Lei 10.406/2002 – Acesso em 02/03/2026
O Artigo 1.464 do Código Civil de 2002 confere ao credor pignoratício um importante direito acessório à garantia real: a prerrogativa de verificar o estado do veículo empenhado. Essa faculdade, embora sucinta em sua redação, possui implicações práticas significativas no âmbito do direito das coisas e das obrigações. A norma visa assegurar a integridade do bem dado em garantia, protegendo o interesse do credor contra eventual deterioração ou desvalorização do objeto, o que poderia comprometer a eficácia da garantia.
A possibilidade de inspeção pode ser exercida pelo próprio credor ou por pessoa por ele credenciada, o que confere flexibilidade na sua execução. Este dispositivo se alinha ao princípio da boa-fé objetiva e ao dever de conservação do bem por parte do devedor, que, ao constituir o penhor, assume a responsabilidade pela guarda e manutenção do veículo.
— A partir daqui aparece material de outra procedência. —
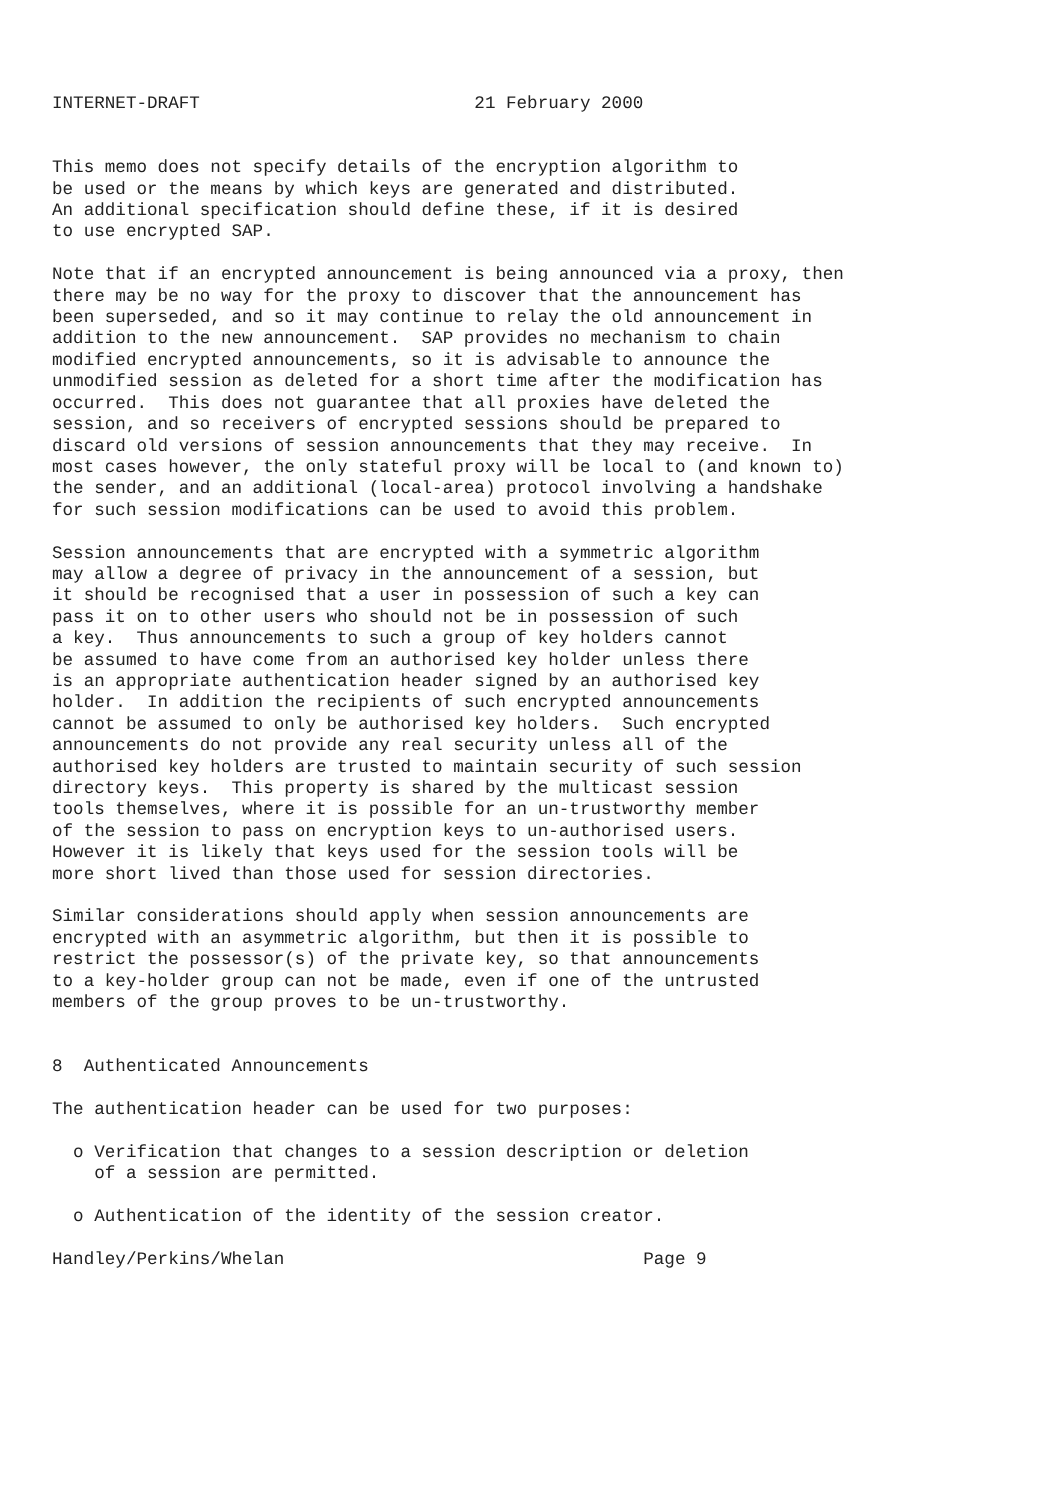INTERNET-DRAFT                          21 February 2000


This memo does not specify details of the encryption algorithm to
be used or the means by which keys are generated and distributed.
An additional specification should define these, if it is desired
to use encrypted SAP.

Note that if an encrypted announcement is being announced via a proxy, then
there may be no way for the proxy to discover that the announcement has
been superseded, and so it may continue to relay the old announcement in
addition to the new announcement.  SAP provides no mechanism to chain
modified encrypted announcements, so it is advisable to announce the
unmodified session as deleted for a short time after the modification has
occurred.  This does not guarantee that all proxies have deleted the
session, and so receivers of encrypted sessions should be prepared to
discard old versions of session announcements that they may receive.  In
most cases however, the only stateful proxy will be local to (and known to)
the sender, and an additional (local-area) protocol involving a handshake
for such session modifications can be used to avoid this problem.

Session announcements that are encrypted with a symmetric algorithm
may allow a degree of privacy in the announcement of a session, but
it should be recognised that a user in possession of such a key can
pass it on to other users who should not be in possession of such
a key.  Thus announcements to such a group of key holders cannot
be assumed to have come from an authorised key holder unless there
is an appropriate authentication header signed by an authorised key
holder.  In addition the recipients of such encrypted announcements
cannot be assumed to only be authorised key holders.  Such encrypted
announcements do not provide any real security unless all of the
authorised key holders are trusted to maintain security of such session
directory keys.  This property is shared by the multicast session
tools themselves, where it is possible for an un-trustworthy member
of the session to pass on encryption keys to un-authorised users.
However it is likely that keys used for the session tools will be
more short lived than those used for session directories.

Similar considerations should apply when session announcements are
encrypted with an asymmetric algorithm, but then it is possible to
restrict the possessor(s) of the private key, so that announcements
to a key-holder group can not be made, even if one of the untrusted
members of the group proves to be un-trustworthy.


8  Authenticated Announcements

The authentication header can be used for two purposes:

  o Verification that changes to a session description or deletion
    of a session are permitted.

  o Authentication of the identity of the session creator.

Handley/Perkins/Whelan                                  Page 9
A doutrina majoritária entende que essa verificação não se confunde com a posse, que permanece com o devedor, mas sim com um direito de fiscalização para resguardar a segurança jurídica da operação.
Na prática forense, a aplicação deste artigo pode gerar controvérsias, especialmente quanto à periodicidade e aos limites da inspeção. Embora o texto legal não estabeleça tais parâmetros, a interpretação deve pautar-se pela razoabilidade e proporcionalidade, evitando abusos por parte do credor que possam configurar turbação da posse do devedor. Conforme análises realizadas pelo sistema de inteligência artificial jurídica Redizz, que mapeia a legislação brasileira, a jurisprudência tende a validar o exercício desse direito quando há fundado receio de dano ao bem ou descumprimento das obrigações contratuais pelo devedor.
Para a advocacia, é crucial orientar tanto credores quanto devedores sobre os contornos desse direito. Credores devem ser aconselhados a documentar as inspeções e eventuais constatações, enquanto devedores precisam estar cientes de sua obrigação de permitir o acesso e conservar o bem. A recusa injustificada do devedor em permitir a inspeção pode, inclusive, configurar quebra de dever contratual e ensejar medidas judiciais para a proteção do crédito, como a busca e apreensão do bem em casos extremos de risco à garantia.